In some embodiments, as shown in fig. 2, the airflow channel 12 surrounds the outside of the cooling liquid channel 13, so as to ensure that the airflow channel 12 and the cooling liquid channel 13 have a large heat exchange area, and ensure that the cooling liquid in the cooling liquid channel 13 cools the cooling gas in the airflow channel 12, which is beneficial to improving the temperature control effect of the cooling device 10.

For example, referring to fig. 2, the cooling jacket 1 includes an inner cylinder and an outer cylinder, the outer cylinder is disposed coaxially with the inner cylinder, the outer cylinder is sleeved outside the inner cylinder, the inner cylinder defines a cooling liquid channel 13, and an inner wall of the outer cylinder and an outer wall of the inner cylinder define an air flow channel 12, so that the overall structure of the cooling device 10 is more compact, and the overall structure of the cooling device 10 is more reasonable. Of course, the outer cylinder and the inner cylinder of the cooling jacket 1 can also be arranged eccentrically, so that the outer cylinder and the inner cylinder are relatively flexibly arranged.

In some embodiments, the cooling liquid channel 13 extends helically in the axial direction of the cooling jacket 1, whereby the helically extending cooling liquid channel 13 and the helically extending air flow channel 12 can have the same extension path, so that the air flow channel 12 is arranged around the entire cooling liquid channel 13.

Further, as shown in fig. 3, the gas outlet 14 has a gas outlet end, a non-zero included angle is formed between the central axis of the gas outlet end and the radial direction of the cooling jacket 1, that is, α ≠ 0 °, so that the gas outlet direction of the gas outlet 14 is opposite to the rotation direction of the crystal 200 in the circumferential direction of the cooling jacket 1, so that the cooling gas and the outer peripheral wall of the crystal 200 are arranged in a substantially "counter-flow" manner, which is beneficial to improving the heat exchange efficiency between the cooling gas and the crystal 200, ensuring the cooling effect of the cooling gas on the crystal 200, and avoiding the enrichment of a certain part of the cooling gas on the crystal 200, improving the cooling effect, and further improving the temperature control effect of the cooling device 10.

Alternatively, in the example of FIG. 3, α can satisfy 30 ≦ α ≦ 70.

In some embodiments, referring to fig. 1, since the crystal 200 is grown from the solid-liquid interface 30 below and is gradually cooled during the upward pulling, the temperature of the crystal 200 is lower as the distance from the solid-liquid interface 30 is longer in the up-down direction, and thus the temperatures of the plurality of predetermined regions are gradually reduced from the bottom to the top.

The number of the air outlets 14 of the cooling sections 11 is gradually increased from bottom to top, and for any two cooling sections 11, the number of the air outlets 14 of the lower cooling section 11 is less than that of the air outlets 14 of the upper cooling section 11, and under the same air outlet condition, the cooling effect of the upper cooling section 11 is better than that of the lower cooling section 11, which is beneficial to accelerating the cooling speed of the generated crystal 200 part, and further reducing the overall cooling time of the crystal 200.

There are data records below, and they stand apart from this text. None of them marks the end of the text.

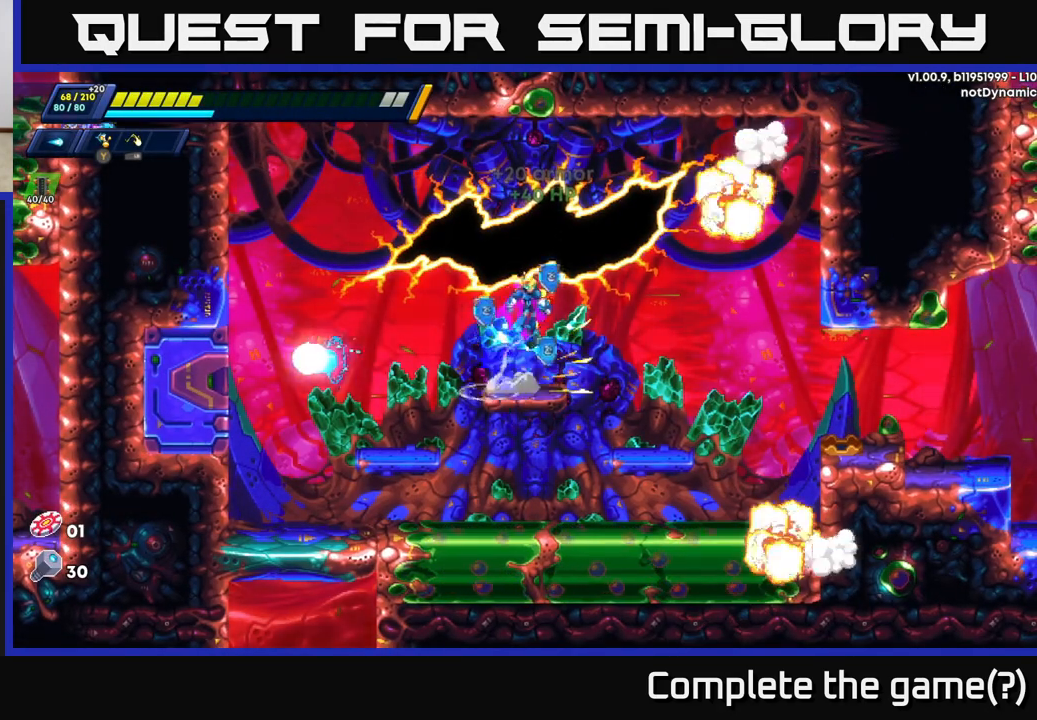
{"buttons": [], "left_stick": "right", "right_stick": "center", "events": [[50, "A", "up"], [50, "R2", "up"], [133, "left_stick", "center"], [367, "left_stick", "right"]]}
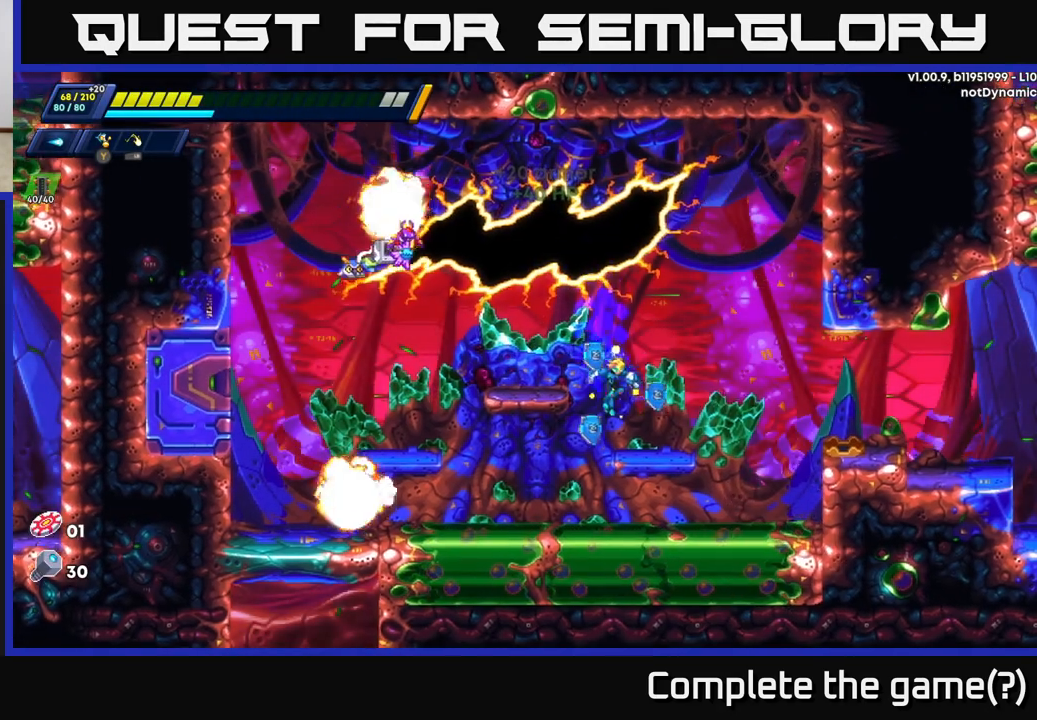
{"buttons": [], "left_stick": "right", "right_stick": "center", "events": [[217, "A", "down"], [217, "R2", "down"], [267, "left_stick", "up-left"], [283, "R2", "up"], [333, "X", "down"], [367, "A", "up"], [383, "X", "up"], [400, "left_stick", "center"], [450, "X", "down"], [467, "left_stick", "right"], [483, "X", "up"]]}
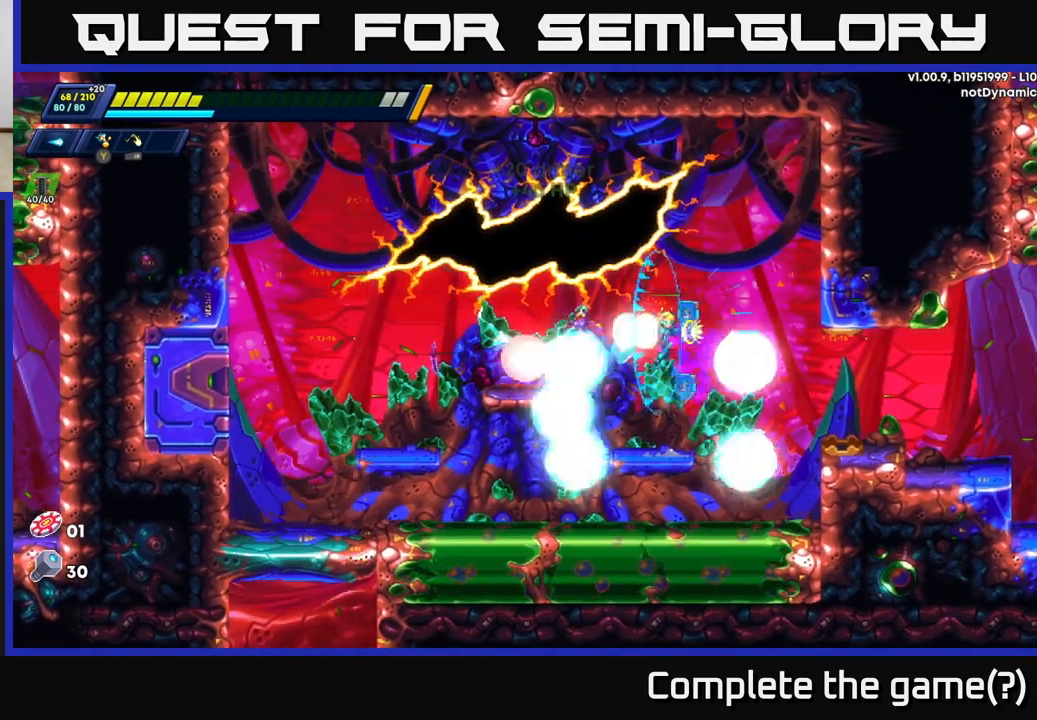
{"buttons": ["A"], "left_stick": "right", "right_stick": "center", "events": [[33, "X", "down"], [117, "X", "up"], [383, "left_stick", "center"], [500, "A", "down"], [500, "left_stick", "right"]]}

Or the gas outlet flow of the cooling sections 11 is gradually increased from bottom to top, so that for any two cooling sections 11, the gas outlet flow of the lower cooling section 11 is smaller than that of the upper cooling section 11, and under the same gas outlet condition, the cooling effect of the upper cooling section 11 is better than that of the lower cooling section 11, which is beneficial to accelerating the cooling speed of the generated crystal 200 part, and further reducing the overall cooling time of the crystal 200.

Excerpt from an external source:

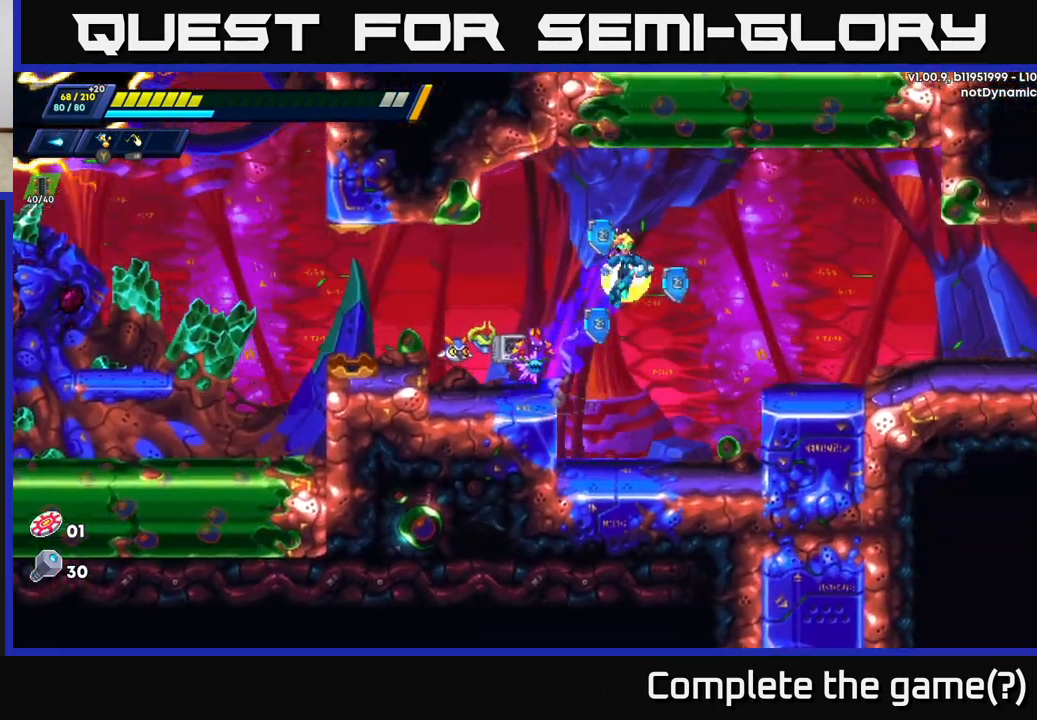
{"buttons": [], "left_stick": "right", "right_stick": "center", "events": [[267, "R2", "up"], [317, "A", "up"]]}
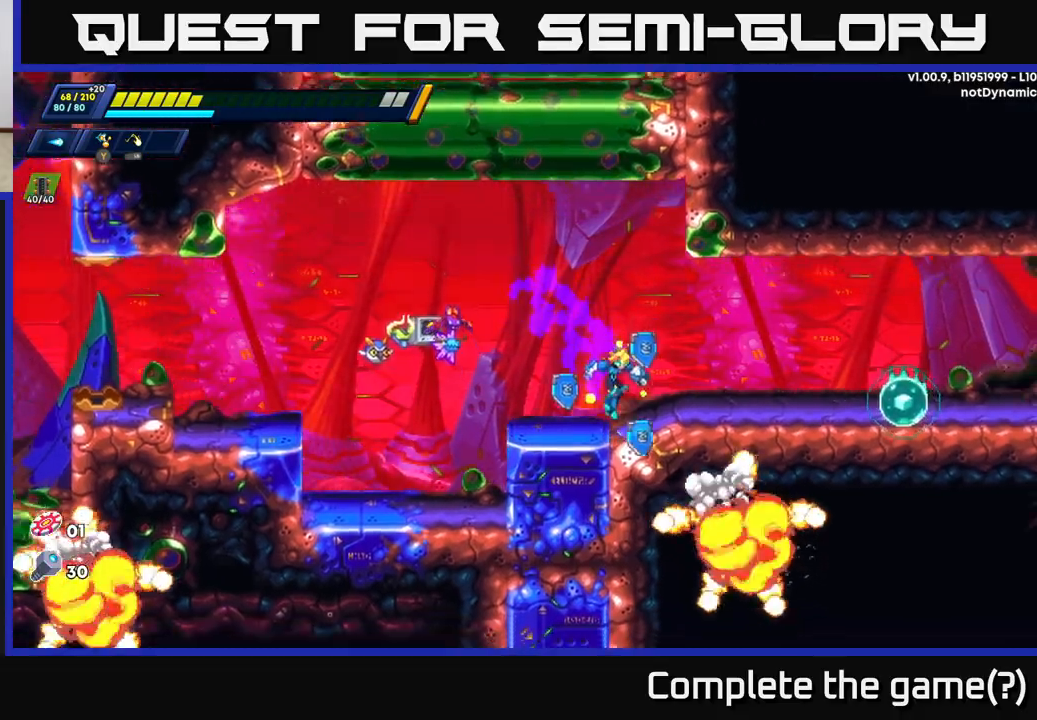
{"buttons": ["X", "R2"], "left_stick": "right", "right_stick": "center", "events": [[50, "R2", "down"], [183, "R2", "up"], [250, "R2", "down"], [400, "X", "down"]]}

It can be understood that the outlet flow of the cooling section 11 can be regulated and controlled by reasonably setting the number, the opening area, the outlet flow rate, and the like of the outlets 14 of the cooling section 11.

Or, the number of the air outlets 14 of the plurality of cooling sections 11 gradually increases from bottom to top, and the air outlet flow of the plurality of cooling sections 11 gradually increases from bottom to top, which is also beneficial to accelerating the cooling speed of the generated crystal 200 part, thereby reducing the overall cooling time of the crystal 200.

In some embodiments, as shown in fig. 1, the plurality of predetermined regions includes a first predetermined region and a second predetermined region, the plurality of cooling sections 11 includes a first cooling section 111 and a second cooling section 112, the first cooling section 111 corresponds to the first predetermined region, the first predetermined region corresponds to a first predetermined temperature interval, the second cooling section 112 corresponds to the second predetermined region, the second predetermined region corresponds to a second predetermined temperature interval, and the temperature of the first predetermined temperature interval is lower than the temperature of the second predetermined temperature interval.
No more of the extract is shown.